C’est l’extravagante justification opposée par les prud’hommes de Paris à une plainte pour licenciement abusif déposée quelques mois plus tôt.

Le salarié ce jour là ne se rend pas à son travail car il est souffrant. Le soir même, il reçoit sur son smartphone un SMS envoyé par erreur par sa patronne dont les mots sont les suivants :

« Je ne le garde pas. Je ne le sens pas ce mec. C’est un PD, ils font tous des coups de p…»

Le lendemain l’employé recevait sa notification de licenciement.

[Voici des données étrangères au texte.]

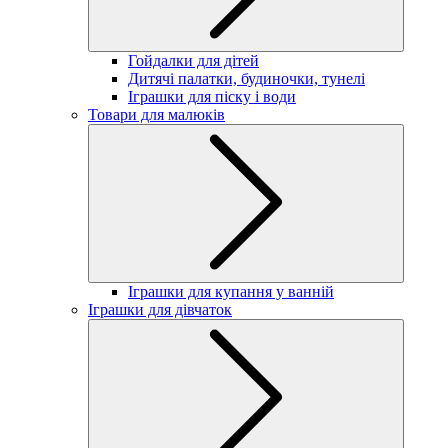
Гойдалки для дітей
Дитячі палатки, будиночки, тунелі
Іграшки для піску і води
Товари для малюків
Іграшки для купання у ванній
Іграшки для дівчаток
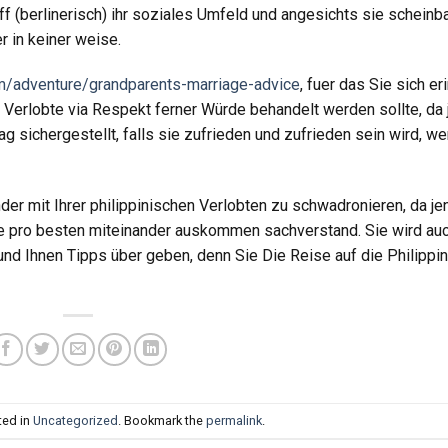
f (berlinerisch) ihr soziales Umfeld und angesichts sie scheinba
r in keiner weise.
m/adventure/grandparents-marriage-advice
, fuer das Sie sich er
che Verlobte via Respekt ferner Würde behandelt werden sollte, da
 sichergestellt, falls sie zufrieden und zufrieden sein wird, w
nder mit Ihrer philippinischen Verlobten zu schwadronieren, da je
ie pro besten miteinander auskommen sachverstand. Sie wird auc
 und Ihnen Tipps über geben, denn Sie Die Reise auf die Philippi
ted in
Uncategorized
. Bookmark the
permalink
.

C’est par un tweet publié sur le compte de Mathieu Brancourt journaliste santé/VIH pour la revue thérapeutique AIDES, que le jugement qui allait susciter une vague d’indignation est révélé ce jeudi 7 Avril :

Si le caractère abusif du licenciement a bien été retenu, ce ne fut pas le cas de l’insulte homophobe :

« En se plaçant dans le contexte du milieu de la coiffure, le Conseil considère que le terme de PD employé par la manager ne peut être retenu comme propos homophobe car il est reconnu que les salons de coiffure emploient régulièrement des personnes homosexuelles, notamment dans les salons de coiffure féminins, sans que cela ne pose de problèmes. »

Si la ministre du travail qualifie les fait de » profondément scandaleux », l’association Le Refuge a d’ores et déjà fait elle aussi connaitre sa colère par rapport à cet arrêté.

La victime qui a souhaité conservé l’anonymat, a quant à elle décidé de faire appel et de saisir le Défenseur des droits.